# two year old female



## ristakrat

This is Lacy. Her parents were German imports. She is two years old and probably 70lbs pounds. She is the fastest shepherd I have ever seen and is a fantastic herder. She is gentle enough to herd our dwarf goats and bold enough to help round up our boars. She is also a great protection dog but only when asked... she prefers making friends instead.


----------



## lorihd

beautiful girl! love that 1st picture, she looks so natural


----------



## CeCe

Great looking girl! Her confirmation is very, very good. Nice classic coloring. Beautiful, soulful dark eyes.


----------



## carmspack

thank you for showing your Lacy. 
Good GSD , no matter who owns them, no matter where they come from , need to be exposed and celebrated.
This is a nicely structured , firm bodied specimen.

Carmen
CARMSPACK.com


----------



## ristakrat

Thank you very much  I am awfully proud of her. She is certainly special <3


----------



## robk

Your dog is very beautiful. Her build looks very powerful. She sounds like a wonderful example of the breed. Thank you for sharing her!


----------



## Shade

Gorgeous dog :wub: She's really stunning


----------



## ksotto333

I love hearing of German Shepherds that actually herd..she's beautiful..


----------



## carmspack

she reminds me of Mutz Pelztierfarm and some of the females that he produced .
The first dog is Mutz , the second is "Lacy"
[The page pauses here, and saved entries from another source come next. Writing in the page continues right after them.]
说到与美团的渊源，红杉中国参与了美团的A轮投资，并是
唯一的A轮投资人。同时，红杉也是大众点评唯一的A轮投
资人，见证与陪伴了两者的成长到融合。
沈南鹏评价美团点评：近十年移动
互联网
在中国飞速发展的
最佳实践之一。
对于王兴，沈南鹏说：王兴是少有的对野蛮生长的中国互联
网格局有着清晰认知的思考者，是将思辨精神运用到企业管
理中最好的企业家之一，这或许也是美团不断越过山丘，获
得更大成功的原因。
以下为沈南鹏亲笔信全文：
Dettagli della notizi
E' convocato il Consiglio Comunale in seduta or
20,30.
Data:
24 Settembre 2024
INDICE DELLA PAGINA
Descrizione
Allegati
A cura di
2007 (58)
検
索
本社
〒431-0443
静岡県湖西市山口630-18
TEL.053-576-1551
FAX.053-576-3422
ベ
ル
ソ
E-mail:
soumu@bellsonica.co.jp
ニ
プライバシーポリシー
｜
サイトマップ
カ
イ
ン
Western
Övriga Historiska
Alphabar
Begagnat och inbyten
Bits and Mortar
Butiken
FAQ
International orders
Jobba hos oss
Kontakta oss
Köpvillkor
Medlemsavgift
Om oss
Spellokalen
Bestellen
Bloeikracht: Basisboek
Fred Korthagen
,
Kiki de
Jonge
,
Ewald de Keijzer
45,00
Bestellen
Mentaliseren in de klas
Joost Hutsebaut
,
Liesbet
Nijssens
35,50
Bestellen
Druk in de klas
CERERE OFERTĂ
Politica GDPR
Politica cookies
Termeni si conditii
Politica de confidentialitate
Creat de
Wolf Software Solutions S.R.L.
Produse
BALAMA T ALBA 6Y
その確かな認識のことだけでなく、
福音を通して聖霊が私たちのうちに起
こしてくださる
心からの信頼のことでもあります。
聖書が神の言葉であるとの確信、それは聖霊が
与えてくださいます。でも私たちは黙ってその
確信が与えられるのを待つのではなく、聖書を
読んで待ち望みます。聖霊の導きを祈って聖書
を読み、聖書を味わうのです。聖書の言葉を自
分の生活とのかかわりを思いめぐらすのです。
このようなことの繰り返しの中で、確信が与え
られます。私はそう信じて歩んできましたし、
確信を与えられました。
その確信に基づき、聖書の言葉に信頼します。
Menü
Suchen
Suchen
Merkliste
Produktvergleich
what is your dogs pedigree please.

Carmen
CARMSPACK.com


----------



## GatorDog

She is really beautiful.


----------



## ristakrat

Unfortunately I have very limited information on her pedigree. I purchased her from a husband/wife that acquired her parents while stationed in Germany with the Airforce. 
I thought this was the most colorful tale I had ever heard from a breeder but decided to check her out anyway. To my surprise the wife was clearly German and they had pictures of the parents (much younger and leaner) with them in Germany. 
I really wish they had had more information on her lineage. I am happy to hear she is of good structure. With such limited information its hard to know what you'll get.
Mutz is very handsome. Lacy definitely favors him. 
I'm going to try to contact Lacy's breeder. Maybe they at least remember who they got _their_ dogs from.


----------



## lhczth

Very balanced female with OK withers, good topline, good placement of a croup that should be slightly longer. Very good angulation front and rear. Her upper arm should be longer, but with its placement she should have good reach since she will still be able to open up at the elbow. Very nice expression and excellent secondary sex characteristics. I like her.


----------



## Ibrahim

A very beautiful black/tan GSD female type of notable strong substance, above medium size and strength, correct proportions, notable correct balance, Good head size, notable correct head planes, correct ear carriage, light mask, beautiful strong neck of good length, correct height and length of withers, nice straight topline, strong back of correct length, nice croup lay but slightly short and tailset slightly high, good tail length, beautiful underline and beautiful chest depth, good front chest development, very good front angulations, front upper arm slightly short and slightly steep, good shoulder blade lay. Nice thigh and hocks, could use little more stifle turn. Allover a very beautiful girl of extra good substance. If you decide to breed her look for a stud with a dark mask, good rear angulation, correct tailset and long croup. Good luck

Ibrahim


----------